Arnold, Earnshaw y muchos coetáneos suyos vendieron cronómetros en Inglaterra y en el extranjero, a las fuerzas navales, a la marina mercante e incluso a vates de recreo. De este modo, el censo internacional de relojes marinos ascendió de uno en 1737 a aproximadamente cinco mil en 1815.

Cuando se disolvió el Consejo de la Longitud, en 1828, en revocación del Decreto de la Longitud entonces vigente, su principal deber, irónicamente, consistía en supervisar las pruebas de cronómetros y la asignación de los mismos a barcos de la Marina de Guerra inglesa. En 1829, el hidrógrafo de la Armada (cartógrafo jefe) pasó a encargarse del tema. Se trataba de una tarea importante, pues suponía vigilar el ritmo de funcionamiento de las nuevas maquinarias y la reparación de las antiguas, así como proceder al transporte de los cronómetros por tierra, desde la fábrica hasta el puerto y viceversa, algo muy delicado.
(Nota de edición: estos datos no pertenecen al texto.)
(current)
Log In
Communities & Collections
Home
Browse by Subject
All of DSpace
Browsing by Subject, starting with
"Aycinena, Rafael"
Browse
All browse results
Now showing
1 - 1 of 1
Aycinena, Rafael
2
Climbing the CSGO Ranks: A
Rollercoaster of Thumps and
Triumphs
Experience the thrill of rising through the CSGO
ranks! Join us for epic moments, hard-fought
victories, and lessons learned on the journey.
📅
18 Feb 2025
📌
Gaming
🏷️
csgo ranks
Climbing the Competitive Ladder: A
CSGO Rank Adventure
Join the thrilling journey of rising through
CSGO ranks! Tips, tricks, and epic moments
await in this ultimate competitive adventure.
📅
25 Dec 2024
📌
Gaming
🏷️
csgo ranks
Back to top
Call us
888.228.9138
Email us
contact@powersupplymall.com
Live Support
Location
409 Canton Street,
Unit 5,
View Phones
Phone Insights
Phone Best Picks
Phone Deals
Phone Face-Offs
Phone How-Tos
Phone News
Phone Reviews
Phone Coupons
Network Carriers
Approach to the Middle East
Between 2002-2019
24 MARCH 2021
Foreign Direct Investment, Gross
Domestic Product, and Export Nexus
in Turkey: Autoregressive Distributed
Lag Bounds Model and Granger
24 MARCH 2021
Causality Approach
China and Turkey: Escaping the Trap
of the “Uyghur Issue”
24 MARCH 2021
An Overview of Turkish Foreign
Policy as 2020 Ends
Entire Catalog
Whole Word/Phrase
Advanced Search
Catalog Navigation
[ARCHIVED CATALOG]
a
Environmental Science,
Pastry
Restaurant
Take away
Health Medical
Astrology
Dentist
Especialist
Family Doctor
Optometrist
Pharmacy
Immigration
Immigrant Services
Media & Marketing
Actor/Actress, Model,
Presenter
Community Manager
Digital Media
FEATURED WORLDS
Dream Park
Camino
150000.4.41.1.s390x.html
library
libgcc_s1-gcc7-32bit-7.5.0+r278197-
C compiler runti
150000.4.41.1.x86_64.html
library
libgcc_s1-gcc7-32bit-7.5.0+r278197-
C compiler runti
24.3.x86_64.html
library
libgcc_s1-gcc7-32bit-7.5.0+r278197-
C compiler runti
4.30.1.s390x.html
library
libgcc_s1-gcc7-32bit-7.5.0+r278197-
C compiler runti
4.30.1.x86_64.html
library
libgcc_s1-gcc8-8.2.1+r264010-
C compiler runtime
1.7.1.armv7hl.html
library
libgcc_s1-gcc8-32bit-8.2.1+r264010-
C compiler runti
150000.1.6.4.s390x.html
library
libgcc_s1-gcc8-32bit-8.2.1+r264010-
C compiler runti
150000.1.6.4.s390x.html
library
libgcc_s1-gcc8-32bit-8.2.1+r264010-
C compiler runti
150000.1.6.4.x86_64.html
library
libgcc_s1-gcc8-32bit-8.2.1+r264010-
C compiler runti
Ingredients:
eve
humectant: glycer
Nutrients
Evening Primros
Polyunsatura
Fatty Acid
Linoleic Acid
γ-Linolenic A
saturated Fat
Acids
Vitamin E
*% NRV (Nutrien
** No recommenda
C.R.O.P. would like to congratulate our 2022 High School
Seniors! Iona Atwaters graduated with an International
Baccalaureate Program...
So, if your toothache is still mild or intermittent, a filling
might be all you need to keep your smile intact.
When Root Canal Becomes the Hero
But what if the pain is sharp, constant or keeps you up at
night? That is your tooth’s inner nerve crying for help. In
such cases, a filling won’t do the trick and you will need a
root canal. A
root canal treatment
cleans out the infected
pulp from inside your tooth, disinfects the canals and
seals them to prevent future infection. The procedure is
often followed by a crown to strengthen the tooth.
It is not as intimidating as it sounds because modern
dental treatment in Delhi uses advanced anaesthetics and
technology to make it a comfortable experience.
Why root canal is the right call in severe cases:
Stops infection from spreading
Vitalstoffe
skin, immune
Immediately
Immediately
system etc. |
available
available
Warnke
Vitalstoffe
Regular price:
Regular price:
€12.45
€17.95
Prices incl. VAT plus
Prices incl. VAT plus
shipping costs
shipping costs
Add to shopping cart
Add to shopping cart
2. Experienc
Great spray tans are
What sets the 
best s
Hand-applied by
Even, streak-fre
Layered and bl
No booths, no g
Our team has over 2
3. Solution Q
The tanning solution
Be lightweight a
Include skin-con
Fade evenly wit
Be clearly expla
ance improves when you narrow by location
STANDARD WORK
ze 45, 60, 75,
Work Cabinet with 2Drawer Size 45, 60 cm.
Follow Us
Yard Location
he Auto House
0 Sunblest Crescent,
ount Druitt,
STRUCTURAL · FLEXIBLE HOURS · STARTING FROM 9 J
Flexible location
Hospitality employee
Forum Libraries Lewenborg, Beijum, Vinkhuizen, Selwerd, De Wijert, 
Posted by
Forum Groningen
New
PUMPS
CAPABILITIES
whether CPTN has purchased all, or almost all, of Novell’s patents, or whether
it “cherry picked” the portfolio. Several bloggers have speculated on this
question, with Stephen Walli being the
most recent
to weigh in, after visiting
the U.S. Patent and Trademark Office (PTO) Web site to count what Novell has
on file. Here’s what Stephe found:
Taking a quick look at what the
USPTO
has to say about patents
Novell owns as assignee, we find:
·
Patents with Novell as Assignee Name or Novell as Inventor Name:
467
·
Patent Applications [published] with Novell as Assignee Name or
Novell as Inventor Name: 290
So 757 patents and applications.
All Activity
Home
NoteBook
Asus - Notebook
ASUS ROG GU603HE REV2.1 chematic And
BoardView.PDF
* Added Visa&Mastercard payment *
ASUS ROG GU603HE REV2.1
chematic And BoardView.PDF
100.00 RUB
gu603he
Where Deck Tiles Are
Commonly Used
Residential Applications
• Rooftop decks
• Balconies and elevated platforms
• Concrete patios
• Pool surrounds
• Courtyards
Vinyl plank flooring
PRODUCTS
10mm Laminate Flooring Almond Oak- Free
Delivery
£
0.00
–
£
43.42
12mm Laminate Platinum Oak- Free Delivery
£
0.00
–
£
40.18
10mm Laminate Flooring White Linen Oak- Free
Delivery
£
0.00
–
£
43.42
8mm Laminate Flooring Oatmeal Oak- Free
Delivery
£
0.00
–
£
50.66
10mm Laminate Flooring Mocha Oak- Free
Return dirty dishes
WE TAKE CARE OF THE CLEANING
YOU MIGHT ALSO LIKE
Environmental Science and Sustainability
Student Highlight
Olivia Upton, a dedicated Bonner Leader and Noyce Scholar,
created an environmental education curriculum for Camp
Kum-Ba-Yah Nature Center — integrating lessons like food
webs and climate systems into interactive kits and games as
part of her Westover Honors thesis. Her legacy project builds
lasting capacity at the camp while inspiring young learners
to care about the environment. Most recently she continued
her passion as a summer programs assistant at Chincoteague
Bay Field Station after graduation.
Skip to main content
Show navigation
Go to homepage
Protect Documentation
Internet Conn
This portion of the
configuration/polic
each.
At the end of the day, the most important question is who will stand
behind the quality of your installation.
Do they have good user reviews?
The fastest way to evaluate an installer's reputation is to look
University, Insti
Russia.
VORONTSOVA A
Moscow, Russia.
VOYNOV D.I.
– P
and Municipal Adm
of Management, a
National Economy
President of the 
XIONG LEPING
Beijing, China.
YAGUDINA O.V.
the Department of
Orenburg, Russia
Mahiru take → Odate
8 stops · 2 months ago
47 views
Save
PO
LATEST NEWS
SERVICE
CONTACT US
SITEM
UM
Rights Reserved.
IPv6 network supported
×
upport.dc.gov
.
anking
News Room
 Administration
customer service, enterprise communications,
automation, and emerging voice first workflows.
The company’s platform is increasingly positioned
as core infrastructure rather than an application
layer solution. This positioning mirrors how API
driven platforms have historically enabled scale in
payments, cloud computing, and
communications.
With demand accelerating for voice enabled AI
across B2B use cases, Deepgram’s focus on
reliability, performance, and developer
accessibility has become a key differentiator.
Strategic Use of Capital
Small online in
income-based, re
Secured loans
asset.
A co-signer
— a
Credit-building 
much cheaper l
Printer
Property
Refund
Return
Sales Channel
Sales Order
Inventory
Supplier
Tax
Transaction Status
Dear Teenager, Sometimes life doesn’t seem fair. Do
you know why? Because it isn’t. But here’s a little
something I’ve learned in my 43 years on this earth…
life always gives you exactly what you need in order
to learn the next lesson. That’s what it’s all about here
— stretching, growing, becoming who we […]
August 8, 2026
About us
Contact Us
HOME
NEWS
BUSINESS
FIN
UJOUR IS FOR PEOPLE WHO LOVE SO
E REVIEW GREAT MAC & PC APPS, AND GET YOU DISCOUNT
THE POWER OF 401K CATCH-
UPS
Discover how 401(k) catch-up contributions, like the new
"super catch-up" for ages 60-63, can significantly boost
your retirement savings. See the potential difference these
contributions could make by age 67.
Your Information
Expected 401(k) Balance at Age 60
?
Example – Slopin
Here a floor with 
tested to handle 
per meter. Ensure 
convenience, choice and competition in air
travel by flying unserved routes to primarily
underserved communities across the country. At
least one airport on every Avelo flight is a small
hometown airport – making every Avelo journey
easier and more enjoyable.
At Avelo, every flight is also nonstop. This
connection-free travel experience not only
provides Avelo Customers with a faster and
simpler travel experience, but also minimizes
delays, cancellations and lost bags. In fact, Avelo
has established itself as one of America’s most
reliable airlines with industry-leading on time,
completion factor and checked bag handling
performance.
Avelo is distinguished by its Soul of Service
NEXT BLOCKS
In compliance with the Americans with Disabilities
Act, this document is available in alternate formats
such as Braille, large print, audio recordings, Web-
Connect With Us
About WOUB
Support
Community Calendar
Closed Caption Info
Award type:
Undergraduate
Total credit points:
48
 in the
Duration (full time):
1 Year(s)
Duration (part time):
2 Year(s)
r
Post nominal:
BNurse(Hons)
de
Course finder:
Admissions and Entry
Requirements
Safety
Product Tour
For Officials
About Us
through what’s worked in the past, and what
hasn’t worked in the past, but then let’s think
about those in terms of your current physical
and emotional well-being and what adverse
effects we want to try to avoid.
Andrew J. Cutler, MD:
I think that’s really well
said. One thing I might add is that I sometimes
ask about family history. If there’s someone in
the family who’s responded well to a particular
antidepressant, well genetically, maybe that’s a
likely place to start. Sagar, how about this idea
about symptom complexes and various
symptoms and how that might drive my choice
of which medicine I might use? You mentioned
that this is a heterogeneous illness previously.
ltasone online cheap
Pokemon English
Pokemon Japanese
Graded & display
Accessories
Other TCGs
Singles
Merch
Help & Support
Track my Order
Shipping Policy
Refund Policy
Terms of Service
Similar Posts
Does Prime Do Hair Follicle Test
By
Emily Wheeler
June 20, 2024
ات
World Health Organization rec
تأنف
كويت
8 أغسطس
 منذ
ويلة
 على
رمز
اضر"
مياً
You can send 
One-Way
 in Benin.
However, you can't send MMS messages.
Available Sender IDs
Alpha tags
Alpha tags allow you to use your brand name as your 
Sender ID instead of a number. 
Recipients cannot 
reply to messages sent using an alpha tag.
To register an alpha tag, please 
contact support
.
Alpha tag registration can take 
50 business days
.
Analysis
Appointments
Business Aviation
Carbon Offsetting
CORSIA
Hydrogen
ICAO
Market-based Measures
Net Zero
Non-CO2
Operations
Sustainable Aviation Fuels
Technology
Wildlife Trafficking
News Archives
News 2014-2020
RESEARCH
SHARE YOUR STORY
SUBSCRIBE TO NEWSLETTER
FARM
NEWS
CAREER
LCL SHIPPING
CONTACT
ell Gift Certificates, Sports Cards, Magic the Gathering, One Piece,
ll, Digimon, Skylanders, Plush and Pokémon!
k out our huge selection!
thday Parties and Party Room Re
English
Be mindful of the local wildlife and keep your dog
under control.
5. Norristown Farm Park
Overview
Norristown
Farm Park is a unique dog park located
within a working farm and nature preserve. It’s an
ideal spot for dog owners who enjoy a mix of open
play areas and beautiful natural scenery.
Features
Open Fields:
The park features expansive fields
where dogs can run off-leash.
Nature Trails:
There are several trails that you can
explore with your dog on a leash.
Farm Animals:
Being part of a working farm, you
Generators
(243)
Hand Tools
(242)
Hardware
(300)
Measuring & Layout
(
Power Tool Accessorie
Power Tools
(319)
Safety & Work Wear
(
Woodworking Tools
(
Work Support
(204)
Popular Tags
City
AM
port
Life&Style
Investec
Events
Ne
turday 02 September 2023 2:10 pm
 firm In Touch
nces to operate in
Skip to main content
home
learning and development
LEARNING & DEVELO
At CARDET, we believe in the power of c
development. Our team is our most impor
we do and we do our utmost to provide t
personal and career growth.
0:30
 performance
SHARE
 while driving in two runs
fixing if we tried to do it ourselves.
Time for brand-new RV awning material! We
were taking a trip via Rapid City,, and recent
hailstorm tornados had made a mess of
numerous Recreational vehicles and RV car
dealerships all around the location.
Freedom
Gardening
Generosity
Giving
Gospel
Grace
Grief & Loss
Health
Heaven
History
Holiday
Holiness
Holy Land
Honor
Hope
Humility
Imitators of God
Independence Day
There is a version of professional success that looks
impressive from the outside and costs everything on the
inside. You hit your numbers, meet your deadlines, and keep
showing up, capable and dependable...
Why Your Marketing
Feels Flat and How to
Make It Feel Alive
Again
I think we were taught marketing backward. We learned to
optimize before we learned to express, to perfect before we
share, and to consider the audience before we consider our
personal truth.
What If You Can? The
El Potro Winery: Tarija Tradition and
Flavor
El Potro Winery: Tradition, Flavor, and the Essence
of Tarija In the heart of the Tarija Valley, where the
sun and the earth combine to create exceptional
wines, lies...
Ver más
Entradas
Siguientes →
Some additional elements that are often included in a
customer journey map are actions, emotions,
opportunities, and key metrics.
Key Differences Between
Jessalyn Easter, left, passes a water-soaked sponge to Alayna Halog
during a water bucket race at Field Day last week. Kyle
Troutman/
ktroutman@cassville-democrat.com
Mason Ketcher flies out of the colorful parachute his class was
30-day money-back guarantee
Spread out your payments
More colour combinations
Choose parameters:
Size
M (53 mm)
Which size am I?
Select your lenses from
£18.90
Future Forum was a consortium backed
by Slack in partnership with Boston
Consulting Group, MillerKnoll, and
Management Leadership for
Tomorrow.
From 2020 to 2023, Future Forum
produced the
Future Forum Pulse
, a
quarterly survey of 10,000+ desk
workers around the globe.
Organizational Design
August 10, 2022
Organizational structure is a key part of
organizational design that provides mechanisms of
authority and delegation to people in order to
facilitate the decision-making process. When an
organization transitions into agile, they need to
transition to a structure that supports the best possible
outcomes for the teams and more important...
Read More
No era extraño que un barco llevara dos o incluso tres cronómetros, de modo que unos se compensaran con los otros. En los grandes buques hidrográficos podían contarse hasta cuarenta cronómetros. Existen testimonios de que cuando el Beagle zarpó en 1831, con la intención de fijar las longitudes de tierras lejanas, iba cargado con veintidós cronómetros. La mitad había sido proporcionada por el Ministerio de Marina, mientras que otros seis pertenecían al capitán, Robert Fitzroy, y el resto eran préstamos. En esta travesía del Beagle viajó el joven naturalista Charles Darwin, que entonces empezó a conocer la flora y la fauna de las islas Galápagos.

En 1860, cuando la Marina de Guerra contaba con menos de doscientos buques en todos los mares, tenía casi ochocientos cronómetros. Ya era costumbre utilizarlos. La inmensa viabilidad del producto de John Harrison había quedado demostrada hasta tal punto que la reñida competencia que en su día desató sencillamente desapareció. Al cabo de poco tiempo, el cronómetro pasó a ser algo cotidiano, como cualquier objeto esencial, y su polémica historia, junto al nombre de su inventor, quedó en el olvido.